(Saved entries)

+-------+

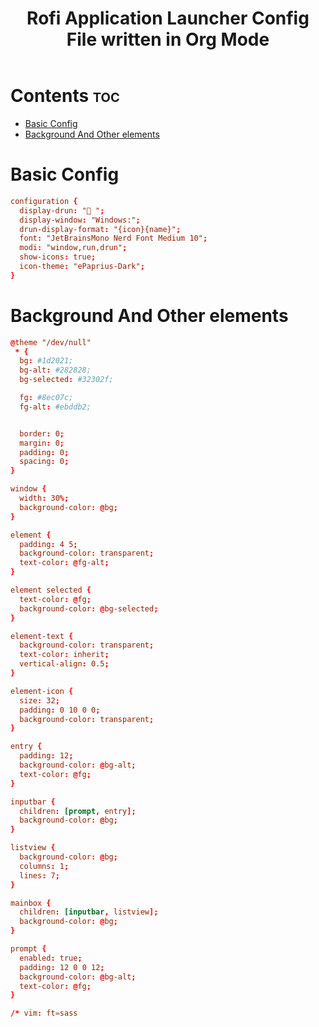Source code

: #+title: Rofi Application Launcher Config File written in Org Mode
#+property: header-args :tangle config.rasi

* Contents :toc:
- [[#basic-config][Basic Config]]
- [[#background-and-other-elements][Background And Other elements]]

* Basic Config
#+begin_src conf
configuration {
  display-drun: " ";
  display-window: "Windows:";
  drun-display-format: "{icon}{name}";
  font: "JetBrainsMono Nerd Font Medium 10";
  modi: "window,run,drun";
  show-icons: true;
  icon-theme: "ePaprius-Dark";
}
#+end_src

* Background And Other elements
#+begin_src conf
@theme "/dev/null"
 * {
  bg: #1d2021;
  bg-alt: #282828;
  bg-selected: #32302f;

  fg: #8ec07c;
  fg-alt: #ebddb2;


  border: 0;
  margin: 0;
  padding: 0;
  spacing: 0;
}

window {
  width: 30%;
  background-color: @bg;
}

element {
  padding: 4 5;
  background-color: transparent;
  text-color: @fg-alt;
}

element selected {
  text-color: @fg;
  background-color: @bg-selected;
}

element-text {
  background-color: transparent;
  text-color: inherit;
  vertical-align: 0.5;
}

element-icon {
  size: 32;
  padding: 0 10 0 0;
  background-color: transparent;
}

entry {
  padding: 12;
  background-color: @bg-alt;
  text-color: @fg;
}

inputbar {
  children: [prompt, entry];
  background-color: @bg;
}

listview {
  background-color: @bg;
  columns: 1;
  lines: 7;
}

mainbox {
  children: [inputbar, listview];
  background-color: @bg;
}

prompt {
  enabled: true;
  padding: 12 0 0 12;
  background-color: @bg-alt;
  text-color: @fg;
}

/* vim: ft=sass

#+end_src
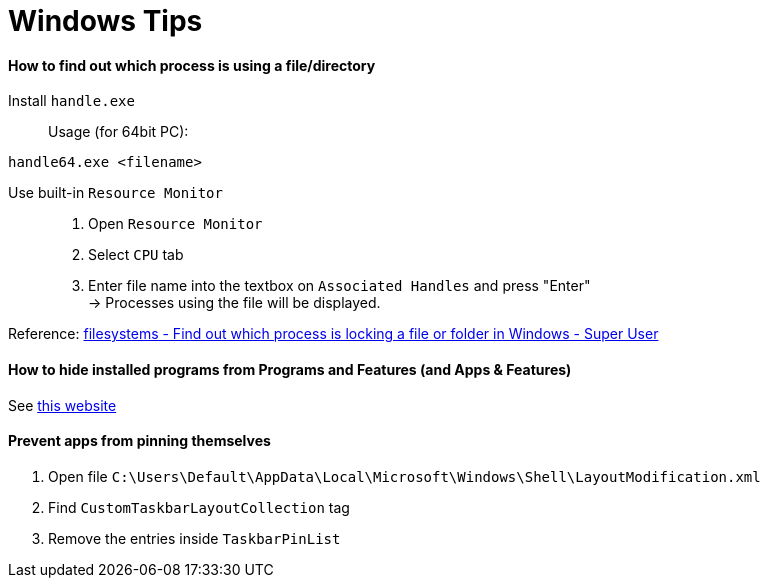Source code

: = Windows Tips

==== How to find out which process is using a file/directory

Install `handle.exe`::

Usage (for 64bit PC):
[source,shell]
----
handle64.exe <filename>
----

Use built-in `Resource Monitor`::

. Open `Resource Monitor`
. Select `CPU` tab
. Enter file name into the textbox on `Associated Handles` and press "Enter" +
  -> Processes using the file will be displayed.

Reference: link:https://stackoverflow.com/questions/3565218/how-to-know-what-process-is-using-a-given-file[filesystems - Find out which process is locking a file or folder in Windows - Super User]

==== How to hide installed programs from Programs and Features (and Apps & Features)
See link:http://woshub.com/how-to-hide-installed-programs-from-programs-and-features/[this website]

==== Prevent apps from pinning themselves
. Open file `C:\Users\Default\AppData\Local\Microsoft\Windows\Shell\LayoutModification.xml`
. Find `CustomTaskbarLayoutCollection` tag
. Remove the entries inside `TaskbarPinList`

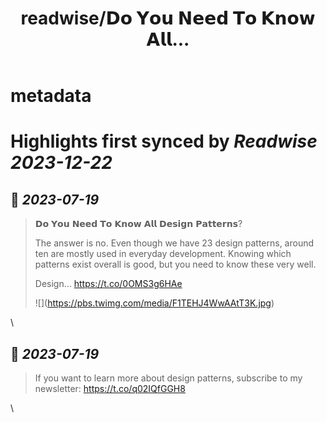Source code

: :PROPERTIES:
:title: readwise/𝗗𝗼 𝗬𝗼𝘂 𝗡𝗲𝗲𝗱 𝗧𝗼 𝗞𝗻𝗼𝘄 𝗔𝗹𝗹...
:END:


* metadata
:PROPERTIES:
:author: [[milan_milanovic on Twitter]]
:full-title: "𝗗𝗼 𝗬𝗼𝘂 𝗡𝗲𝗲𝗱 𝗧𝗼 𝗞𝗻𝗼𝘄 𝗔𝗹𝗹..."
:category: [[tweets]]
:url: https://twitter.com/milan_milanovic/status/1681184239629266944
:image-url: https://pbs.twimg.com/profile_images/1079879617681543169/3i2gaxfX.jpg
:END:

* Highlights first synced by [[Readwise]] [[2023-12-22]]
** 📌 [[2023-07-19]]
#+BEGIN_QUOTE
𝗗𝗼 𝗬𝗼𝘂 𝗡𝗲𝗲𝗱 𝗧𝗼 𝗞𝗻𝗼𝘄 𝗔𝗹𝗹 𝗗𝗲𝘀𝗶𝗴𝗻 𝗣𝗮𝘁𝘁𝗲𝗿𝗻𝘀?

The answer is no. Even though we have 23 design patterns, around ten are mostly used in everyday development. Knowing which patterns exist overall is good, but you need to know these very well.

Design… https://t.co/0OMS3g6HAe 

![](https://pbs.twimg.com/media/F1TEHJ4WwAAtT3K.jpg) 
#+END_QUOTE\
** 📌 [[2023-07-19]]
#+BEGIN_QUOTE
If you want to learn more about design patterns, subscribe to my newsletter: https://t.co/q02IQfGGH8 
#+END_QUOTE\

+-------+

▶ TASK REQUIREMENTS:
Pictures stay out of the copy; please restate every record above exactly.

▶ RESULT:
Source code

: #+title: Rofi Application Launcher Config File written in Org Mode
#+property: header-args :tangle config.rasi

* Contents :toc:
- [[#basic-config][Basic Config]]
- [[#background-and-other-elements][Background And Other elements]]

* Basic Config
#+begin_src conf
configuration {
  display-drun: " ";
  display-window: "Windows:";
  drun-display-format: "{icon}{name}";
  font: "JetBrainsMono Nerd Font Medium 10";
  modi: "window,run,drun";
  show-icons: true;
  icon-theme: "ePaprius-Dark";
}
#+end_src

* Background And Other elements
#+begin_src conf
@theme "/dev/null"
 * {
  bg: #1d2021;
  bg-alt: #282828;
  bg-selected: #32302f;

  fg: #8ec07c;
  fg-alt: #ebddb2;


  border: 0;
  margin: 0;
  padding: 0;
  spacing: 0;
}

window {
  width: 30%;
  background-color: @bg;
}

element {
  padding: 4 5;
  background-color: transparent;
  text-color: @fg-alt;
}

element selected {
  text-color: @fg;
  background-color: @bg-selected;
}

element-text {
  background-color: transparent;
  text-color: inherit;
  vertical-align: 0.5;
}

element-icon {
  size: 32;
  padding: 0 10 0 0;
  background-color: transparent;
}

entry {
  padding: 12;
  background-color: @bg-alt;
  text-color: @fg;
}

inputbar {
  children: [prompt, entry];
  background-color: @bg;
}

listview {
  background-color: @bg;
  columns: 1;
  lines: 7;
}

mainbox {
  children: [inputbar, listview];
  background-color: @bg;
}

prompt {
  enabled: true;
  padding: 12 0 0 12;
  background-color: @bg-alt;
  text-color: @fg;
}

/* vim: ft=sass

#+end_src
Source code

: = Windows Tips

==== How to find out which process is using a file/directory

Install `handle.exe`::

Usage (for 64bit PC):
[source,shell]
----
handle64.exe <filename>
----

Use built-in `Resource Monitor`::

. Open `Resource Monitor`
. Select `CPU` tab
. Enter file name into the textbox on `Associated Handles` and press "Enter" +
  -> Processes using the file will be displayed.

Reference: link:https://stackoverflow.com/questions/3565218/how-to-know-what-process-is-using-a-given-file[filesystems - Find out which process is locking a file or folder in Windows - Super User]

==== How to hide installed programs from Programs and Features (and Apps & Features)
See link:http://woshub.com/how-to-hide-installed-programs-from-programs-and-features/[this website]

==== Prevent apps from pinning themselves
. Open file `C:\Users\Default\AppData\Local\Microsoft\Windows\Shell\LayoutModification.xml`
. Find `CustomTaskbarLayoutCollection` tag
. Remove the entries inside `TaskbarPinList`

Source code

: :PROPERTIES:
:title: readwise/𝗗𝗼 𝗬𝗼𝘂 𝗡𝗲𝗲𝗱 𝗧𝗼 𝗞𝗻𝗼𝘄 𝗔𝗹𝗹...
:END:


* metadata
:PROPERTIES:
:author: [[milan_milanovic on Twitter]]
:full-title: "𝗗𝗼 𝗬𝗼𝘂 𝗡𝗲𝗲𝗱 𝗧𝗼 𝗞𝗻𝗼𝘄 𝗔𝗹𝗹..."
:category: [[tweets]]
:url: https://twitter.com/milan_milanovic/status/1681184239629266944
:image-url: https://pbs.twimg.com/profile_images/1079879617681543169/3i2gaxfX.jpg
:END:

* Highlights first synced by [[Readwise]] [[2023-12-22]]
** 📌 [[2023-07-19]]
#+BEGIN_QUOTE
𝗗𝗼 𝗬𝗼𝘂 𝗡𝗲𝗲𝗱 𝗧𝗼 𝗞𝗻𝗼𝘄 𝗔𝗹𝗹 𝗗𝗲𝘀𝗶𝗴𝗻 𝗣𝗮𝘁𝘁𝗲𝗿𝗻𝘀?

The answer is no. Even though we have 23 design patterns, around ten are mostly used in everyday development. Knowing which patterns exist overall is good, but you need to know these very well.

Design… https://t.co/0OMS3g6HAe 

![](https://pbs.twimg.com/media/F1TEHJ4WwAAtT3K.jpg) 
#+END_QUOTE\
** 📌 [[2023-07-19]]
#+BEGIN_QUOTE
If you want to learn more about design patterns, subscribe to my newsletter: https://t.co/q02IQfGGH8 
#+END_QUOTE\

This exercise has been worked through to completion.